British actress and singer (1886–1968)

Doris Mary Stocker (Lady Segrave) (1886 - 16 December 1968) was a British actress and singer, especially in Edwardian musical comedy.

==Early life and career==
She was born in Bombay in India in 1886, the second of three children of George Stocker (1857–1929), an engineer, and Mary Dunn née Johnston (1862–1946). While her father remained in India for work her mother returned to England with the children where they lived in London from at least 1891 to 1911. Her older sister Blanche Stocker was also a stage actress and singer.

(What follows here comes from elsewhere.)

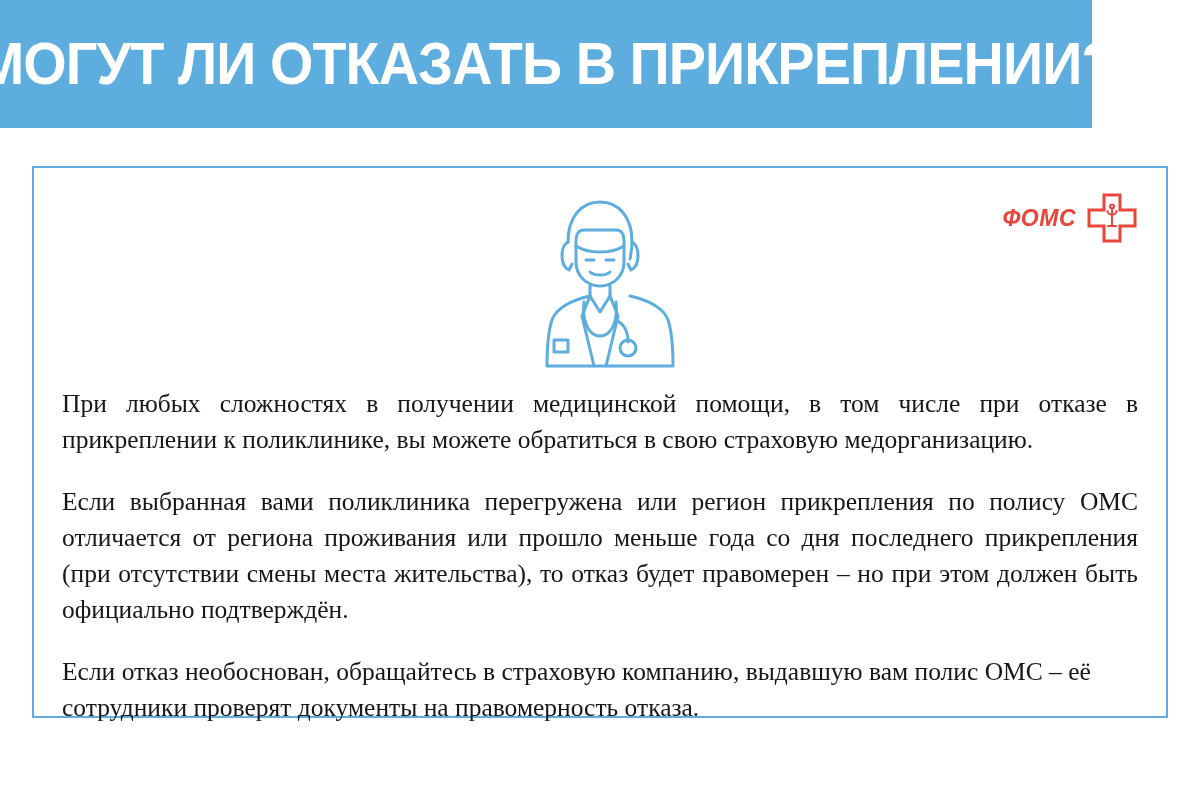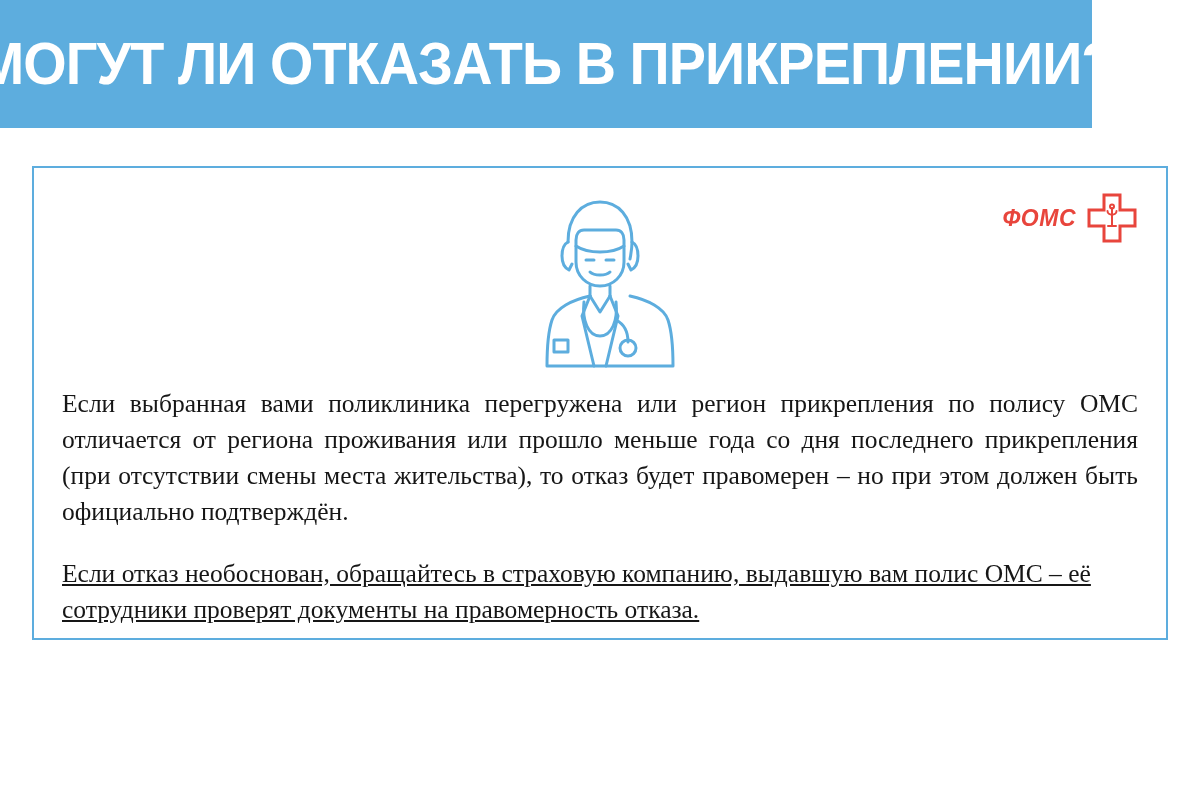"ФОМС" .card { height: 474px -> 552px }
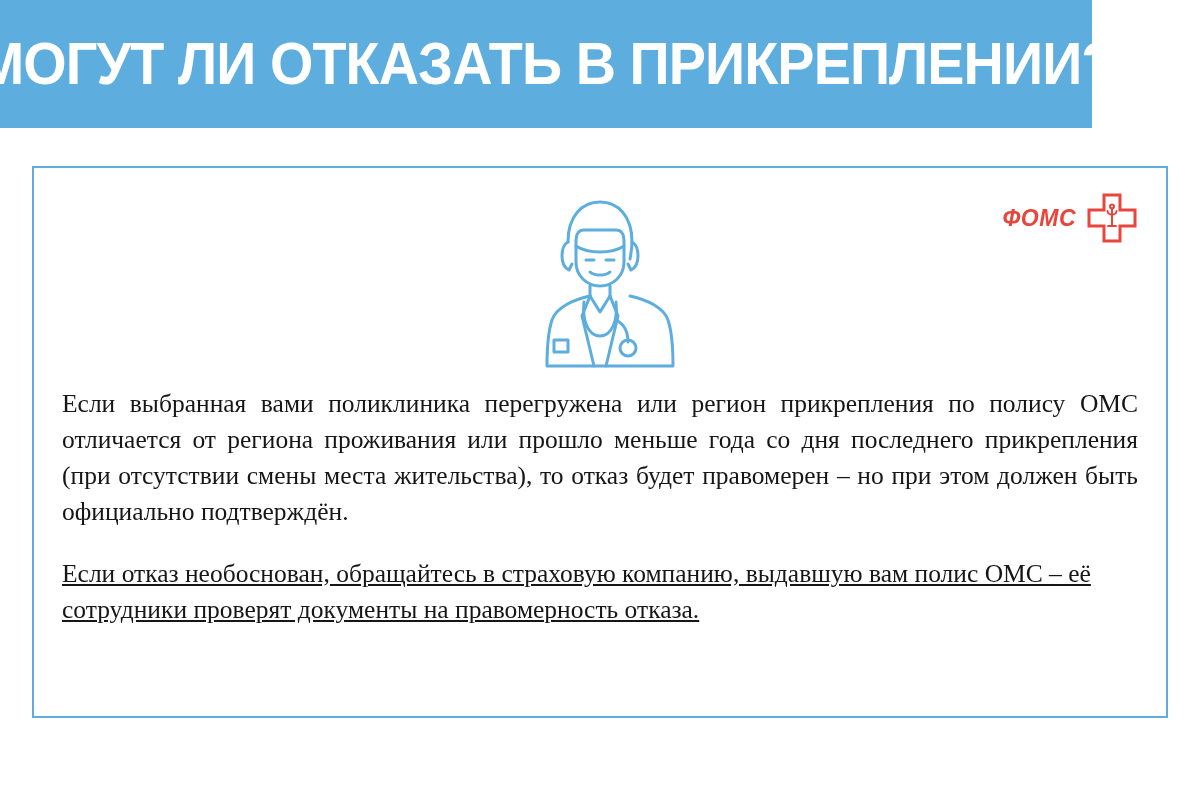"При любых сложностях в получении" p.para { html: none -> <p>При любых сложностях в получении медицинской помощи, в том числе при отказе в прикреплении к поликлинике, вы можете обратиться в свою страховую медорганизацию.</p> }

Stocker began her career as a chorus girl under George Edwardes at the Gaiety Theatre in London and soon played roles in West End theatres: Grace Hufnagle in Captain Kidd at Wyndham's Theatre (1904); Angy Loftus in The Cingalee at Daly's Theatre (1904); Pepzi in A Waltz Dream at Daly's (1911); Lady Diana Camden in Theodore & Co at the Gaiety (1912); Gipsy Dancer in Gipsy Love at Daly's (1912); and the Honorable Baby Vereker in To-Night's the Night at the Shubert Theatre in New York (1914), repeating the role in London at the Gaiety (1915).

==War, marriage and death==
In 1915 at the height of World War I she accompanied Sylvia Brett and Charles Vyner Brooke, whom she hardly knew, on a Japanese steamer to Sarawak, Malaysia, to visit Charles Brooke, the Rajah of Sarawak.

At Marylebone, London, on 4 October 1917 she married Sir Henry O'Neal De Hane Segrave (1896–1930), then serving in the war as a Captain in the Royal Warwickshire Regiment and the Royal Flying Corps. After her marriage she retired from the stage.

Stocker died in Kensington, London, in 1968, leaving £76,135 in her will.